SABATOS RUGS AND PRINTED TEXTILES
Hewnoaks was the home of the Volk family located in Center Lovell, Maine, on the shores of Kezar Lake. It was also the heart of an Arts and Crafts community. Marion Volk decided to improve upon a generations-old native tradition of making “drawn” rugs and with the help of her son Wendell and daughter Marion she began Sabatos Handcrafts in 1901. The Volks gathered together residents of Center Lovell, who then carried out every part of the rug-making process. Twenty years later the Volks began producing block-printed textiles. The rugs and printed panels are extremely rare today.
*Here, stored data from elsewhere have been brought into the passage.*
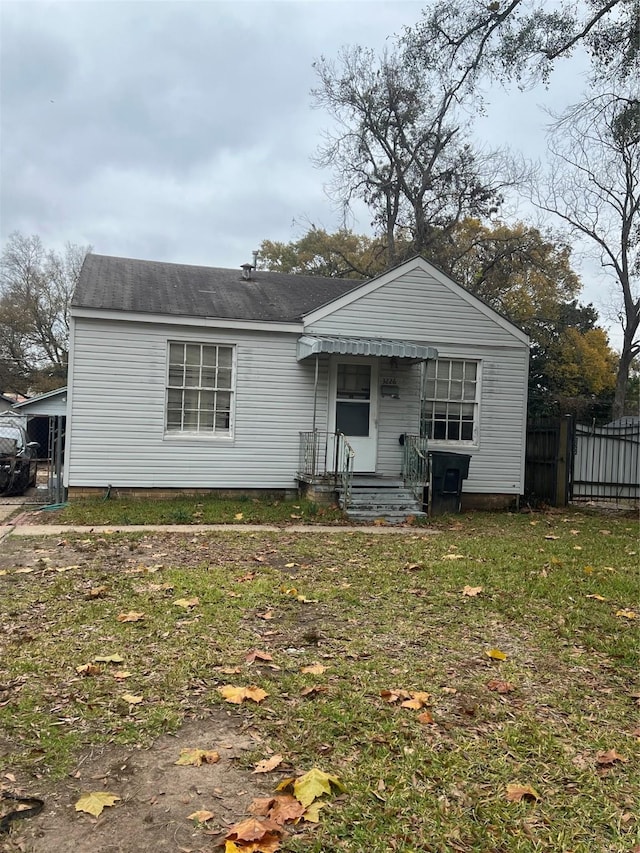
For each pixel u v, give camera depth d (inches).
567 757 121.0
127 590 225.9
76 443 451.2
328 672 157.4
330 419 493.0
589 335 1422.2
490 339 523.2
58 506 436.5
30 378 1670.8
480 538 357.7
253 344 479.8
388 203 1167.6
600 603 222.8
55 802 101.9
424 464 462.6
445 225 1154.0
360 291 494.0
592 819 102.0
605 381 1358.3
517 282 1232.8
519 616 206.2
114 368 454.3
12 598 215.6
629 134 673.6
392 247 1171.9
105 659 160.7
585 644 182.4
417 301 506.6
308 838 94.9
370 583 243.4
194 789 106.3
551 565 279.4
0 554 289.1
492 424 526.9
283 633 185.2
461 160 1107.9
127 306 450.3
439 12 538.0
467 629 193.5
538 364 1229.7
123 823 96.7
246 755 117.7
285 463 489.1
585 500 565.9
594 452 552.4
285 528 382.0
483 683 154.1
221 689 144.5
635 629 195.2
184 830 95.2
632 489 551.5
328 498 455.5
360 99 1102.4
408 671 159.6
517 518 458.9
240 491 482.3
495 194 1122.7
The pieces here offered as a collection are all from the estate of Wendell Volk’s widow Jessie.
Before determining that a burlap foundation would not wear as long as the wool pile, the Volks made this prototype sample. Wool on a burlap support, 57 ½” x 33 ¾”, retains embroidered Sabatos label with Marion Volk monogram.
Indigo blue was the Sabatos signature color. This runner has an “S” for Sabatos woven into the design. Wool yarn on a wool foundation, 47” x 14 ½”.
These portieres are the masterpieces of the Volk printed textiles. One side is printed on white cotton and has a fairy-tale woodland border printed along the bottom. The other side is printed on yellow silk. Persian fountains, bridges, and trees are among the vivid repeat motifs. Each panel is 86” x 94 ½”. The original printing blocks are offered with the panels.
This panel is based on antique Persian designs. The hand-painted signatures of the eight Maine women who made the panel are hidden among the block-printed birds and flowers. Silk backed with cotton, 70” x 44”. The original linoleum printing blocks accompany this panel.
Turquoise bird and fountain vignettes alternate with tree of life designs on this cotton or linen table square. The tree blocks were used again on the portieres. 51 ½” x 50”.